Выскочил капитан из окопа: «Ух ты, фашист!» — и выстрелил в летчика из пистолета. Тот упал. Подбежали мы. Расстегнули молнию на груди комбинезона... Смотрим, форма наша... А на гимнастерке три ордена Красного Знамени...
Иван Порфирьевич пораженно умолкает, будто только сейчас произошла эта страшная ошибка. Беззвучно шевелятся его губы. Взгляд блуждающий, просящий защиты или хотя бы объяснения случившемуся. И, не дождавшись ни того ни другого, Иван Порфирьевич упавшим голосом произносит:
— Война. Вой-н-а-а. И ничего тут не поделаешь... Виною всему она... Тот капитан уже не жилец. Ему ж надо пережить такое...
Отправили капитана в штаб дивизии. Что там с ним — не знаю. А человека уже нет... И того летчика-героя и нашего капитана, потому что жить с таким грехом на душе... Я только посмотрел на его лицо, когда уводили, и понял... Сам смерти будет искать... А ее, этой смерти, ой сколько много еще оставалось до конца войны, ой много...
Мы долго молчим, не зная, о чем после этого можно говорить и нужно ли говорить вообще. Но Иван Порфирьевич находит в себе силы и продолжает:
— На той войне я видел такое, что и рассказывать-то нельзя.
— Не поверят?
— Нет, просто нельзя... Нельзя про такое людям знать...
Он вновь печально умолкает, кажется, что сейчас самое время оторвать его от грустных мыслей разговором, который давно не дает мне покоя.
— Иван Порфирьевич, у меня есть дневник немецкого офицера 79-й пехотной дивизии. Она воевала против вашей части. Знаете, там описываются те же места, где были ваши позиции. И белые дома, про какие вы рассказывали, и дорога... И вот еще какое совпадение: вы почти в один день с этим офицером закончили войну в Сталинграде. Вас ранило девятнадцатого января?
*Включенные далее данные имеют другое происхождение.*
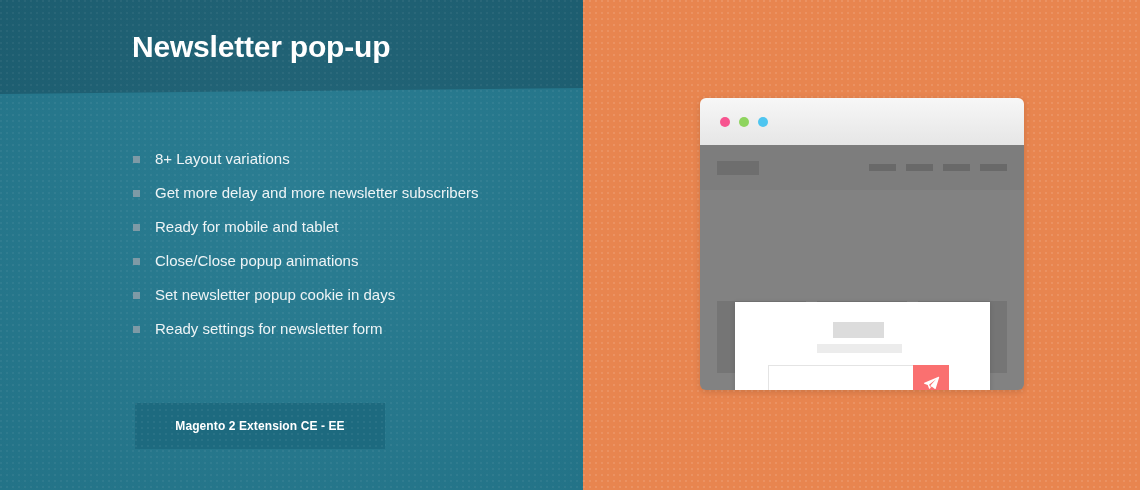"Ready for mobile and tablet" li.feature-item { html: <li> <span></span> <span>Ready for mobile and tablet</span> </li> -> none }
— Да,— насторожился Русакович,— девятнадцатого...
— А его запись обрывается пятнадцатого. И он собирается со своим взводом отбивать у русских позицию, которую у них вы заняли...
— В середине января они уже ничего не могли отбить. А вот сопротивлялись еще сильно. Румыны сдавались в плен, а немцы, как смертники, держались.